START DATA TO USE
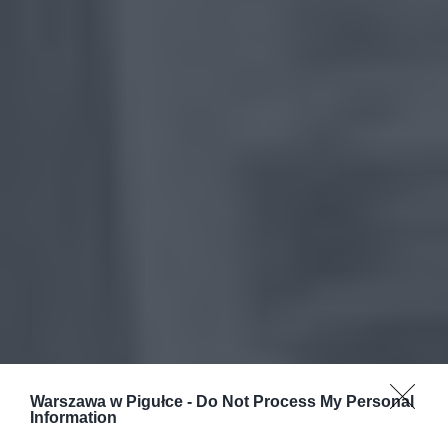
Warszawa w Pigułce -
Do Not Process My Personal
Information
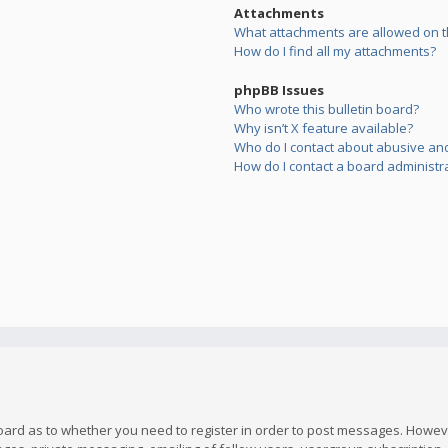
Attachments
What attachments are allowed on t
How do I find all my attachments?
phpBB Issues
Who wrote this bulletin board?
Why isn’t X feature available?
Who do I contact about abusive and/
How do I contact a board administr
board as to whether you need to register in order to post messages. However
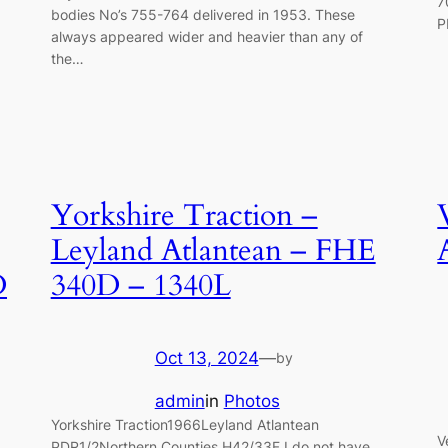
7
bodies No’s 755-764 delivered in 1953. These
P
always appeared wider and heavier than any of
the…
Yorkshire Traction –
Leyland Atlantean – FHE
D
340D – 1340L
Oct 13, 2024
—
by
admin
in
Photos
Yorkshire Traction1966Leyland Atlantean
V
PDR1/2Northern Counties H42/33F I do not have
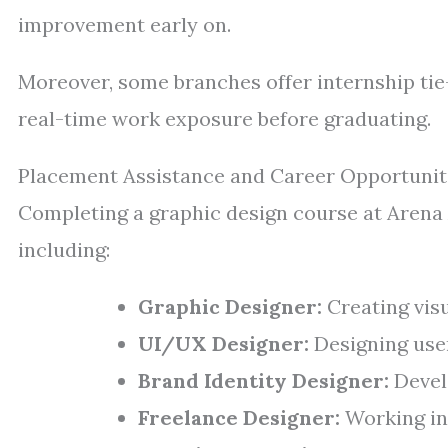
improvement early on.
Moreover, some branches offer internship tie
real-time work exposure before graduating.
Placement Assistance and Career Opportunit
Completing a graphic design course at Arena
including:
Graphic Designer:
Creating visu
UI/UX Designer:
Designing user
Brand Identity Designer:
Devel
Freelance Designer:
Working in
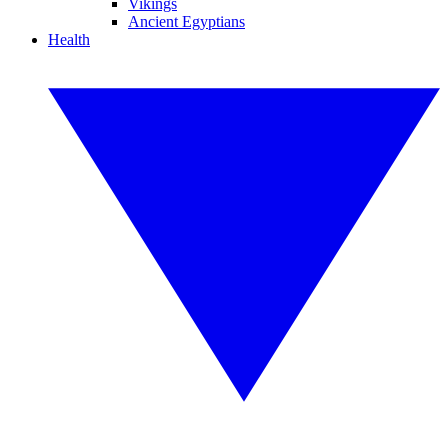
Vikings
Ancient Egyptians
Health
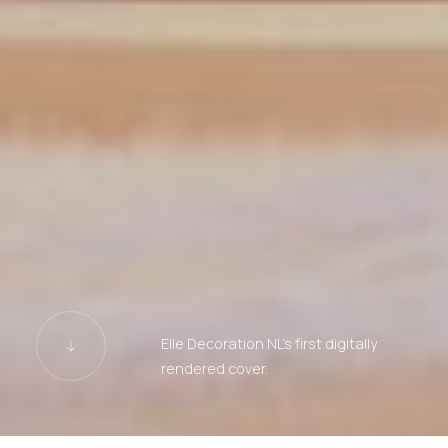
Elle Decoration NL's first digitally
rendered cover.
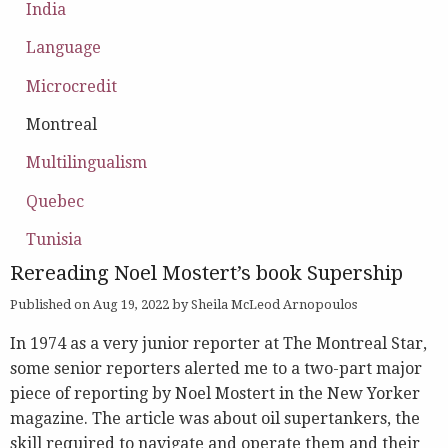
India
Language
Microcredit
Montreal
Multilingualism
Quebec
Tunisia
Rereading Noel Mostert’s book Supership
Published on Aug 19, 2022 by Sheila McLeod Arnopoulos
In 1974 as a very junior reporter at The Montreal Star,
some senior reporters alerted me to a two-part major
piece of reporting by Noel Mostert in the New Yorker
magazine. The article was about oil supertankers, the
skill required to navigate and operate them and their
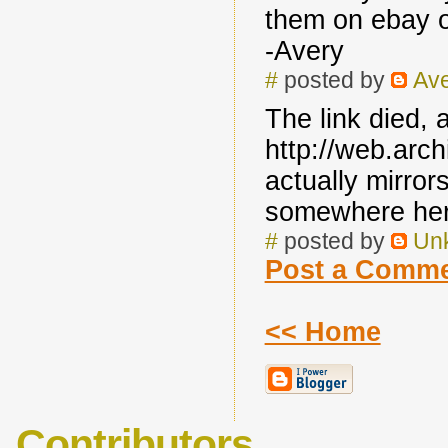
them on ebay 
-Avery
#
posted by
Av
The link died, 
http://web.arc
actually mirror
somewhere her
#
posted by
Un
Post a Comm
<< Home
Contributors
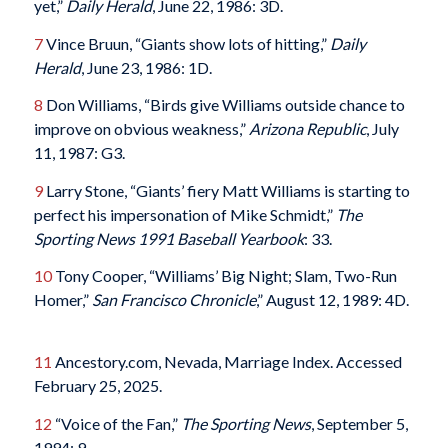
yet,”
Daily Herald
, June 22, 1986: 3D.
7
Vince Bruun, “Giants show lots of hitting,”
Daily
Herald
, June 23, 1986: 1D.
8
Don Williams, “Birds give Williams outside chance to
improve on obvious weakness,”
Arizona Republic
, July
11, 1987: G3.
9
Larry Stone, “Giants’ fiery Matt Williams is starting to
perfect his impersonation of Mike Schmidt,”
The
Sporting News 1991 Baseball Yearbook
: 33.
10
Tony Cooper, “Williams’ Big Night; Slam, Two-Run
Homer,”
San Francisco Chronicle
,” August 12, 1989: 4D.
11
Ancestory.com, Nevada, Marriage Index. Accessed
February 25, 2025.
12
“Voice of the Fan,”
The Sporting News
, September 5,
1994: 9.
END DATA TO USE
(PROBLEM DESCRIPTION)
Which lines above hold the string "Yorkshire"? Copy each of them.

(THE ANSWER)
Yorkshire Traction –
Yorkshire Traction1966Leyland Atlantean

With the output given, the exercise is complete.